The tragic thing about this is that the designs weren’t even photographs of actual artwork—they were images generated by artificial intelligence.

The work of four extremely talented geniuses, who labored with patience and meticulous care for 50 hours, was reduced to a 1-minute video summarizing the feat, and a digital photograph that captured, with a timestamp, the moment before and after it ceased to exist.

It’s still valid and valuable within what we consider art. No material was stolen or appropriated. The effort was documented for the sake of appreciating it. The beauty was captured in memory, photography, and on a digital screen. Its use was entirely ethical and justifiable.

Now comes THE main problem: the images being spread by the all-powerful algorithm and displayed (or rather, forced) onto our screens are created by artificial intelligence to gradually replace the original photo—which is just one image, yet represents 50 hours of work by several people.

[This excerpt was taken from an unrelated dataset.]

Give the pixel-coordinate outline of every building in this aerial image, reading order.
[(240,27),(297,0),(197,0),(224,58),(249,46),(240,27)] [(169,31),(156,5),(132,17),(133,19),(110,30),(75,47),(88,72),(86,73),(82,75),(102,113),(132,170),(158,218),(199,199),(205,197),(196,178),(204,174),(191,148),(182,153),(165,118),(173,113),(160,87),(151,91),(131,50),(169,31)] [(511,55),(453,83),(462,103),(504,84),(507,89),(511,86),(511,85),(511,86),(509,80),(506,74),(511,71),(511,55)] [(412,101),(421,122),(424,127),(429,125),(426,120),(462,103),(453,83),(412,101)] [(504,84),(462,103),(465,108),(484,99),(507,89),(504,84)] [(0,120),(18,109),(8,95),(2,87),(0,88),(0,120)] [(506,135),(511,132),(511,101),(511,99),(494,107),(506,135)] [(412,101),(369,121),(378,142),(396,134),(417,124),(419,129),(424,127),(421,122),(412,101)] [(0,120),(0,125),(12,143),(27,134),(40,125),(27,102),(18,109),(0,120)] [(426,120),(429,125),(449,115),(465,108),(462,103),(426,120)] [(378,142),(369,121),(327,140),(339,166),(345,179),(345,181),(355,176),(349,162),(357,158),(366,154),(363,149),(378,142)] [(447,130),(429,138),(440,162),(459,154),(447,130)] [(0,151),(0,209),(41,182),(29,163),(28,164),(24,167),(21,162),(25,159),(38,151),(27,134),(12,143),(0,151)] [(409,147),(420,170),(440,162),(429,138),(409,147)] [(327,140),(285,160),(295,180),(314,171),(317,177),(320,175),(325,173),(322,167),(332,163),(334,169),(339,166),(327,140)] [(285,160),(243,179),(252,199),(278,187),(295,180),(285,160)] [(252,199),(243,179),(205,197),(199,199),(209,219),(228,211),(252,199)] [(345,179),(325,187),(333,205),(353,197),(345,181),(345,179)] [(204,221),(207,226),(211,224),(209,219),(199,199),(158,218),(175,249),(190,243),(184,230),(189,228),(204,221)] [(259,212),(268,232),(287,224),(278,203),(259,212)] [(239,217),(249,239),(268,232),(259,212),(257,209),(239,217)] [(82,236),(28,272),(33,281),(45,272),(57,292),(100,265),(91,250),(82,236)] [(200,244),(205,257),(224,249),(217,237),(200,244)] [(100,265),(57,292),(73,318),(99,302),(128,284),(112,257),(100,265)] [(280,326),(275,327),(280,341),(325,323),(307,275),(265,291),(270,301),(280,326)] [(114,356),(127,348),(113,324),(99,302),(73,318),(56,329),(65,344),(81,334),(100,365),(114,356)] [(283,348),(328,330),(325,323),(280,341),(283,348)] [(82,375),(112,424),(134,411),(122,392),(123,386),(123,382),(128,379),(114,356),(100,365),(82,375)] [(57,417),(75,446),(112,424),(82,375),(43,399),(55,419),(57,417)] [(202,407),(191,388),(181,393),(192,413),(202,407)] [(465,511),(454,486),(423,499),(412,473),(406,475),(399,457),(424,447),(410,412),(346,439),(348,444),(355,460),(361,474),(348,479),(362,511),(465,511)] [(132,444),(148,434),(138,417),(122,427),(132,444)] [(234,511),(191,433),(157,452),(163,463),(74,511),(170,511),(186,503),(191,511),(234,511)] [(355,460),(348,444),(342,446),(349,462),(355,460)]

This is just one personal example I’ve observed of how we continue to widen the gap between what is real, tangible, human… and what is created as digital content to be consumed instantly, without collective memory, documented history, or further studies.

In the near future, we run the risk of losing the tradition and ritual of creation (from works of art to culinary recipes).

Little by little, the memory of what began as an idea within the human mind—and which we had the ability to turn into reality—will fade away.

In the end, that idea, which was ultimately captured in a sand painting, documented in photo and video, and then destroyed in our physical realm, will be replaced by a copied image generated in microseconds thanks to the (illegal) collection and appropriation of digital content that will never stop cannibalizing itself and will continue to regenerate with recycled creations from the very same collection and appropriation that was once the source content and has since ceased to exist.

The idea that once was is now a copy of a copy of a copy… Devised and conceived by a complex digital code that feels nothing, exerts no effort, and creates nothing.

It merely recycles and redefines until it replaces what we have already forgotten.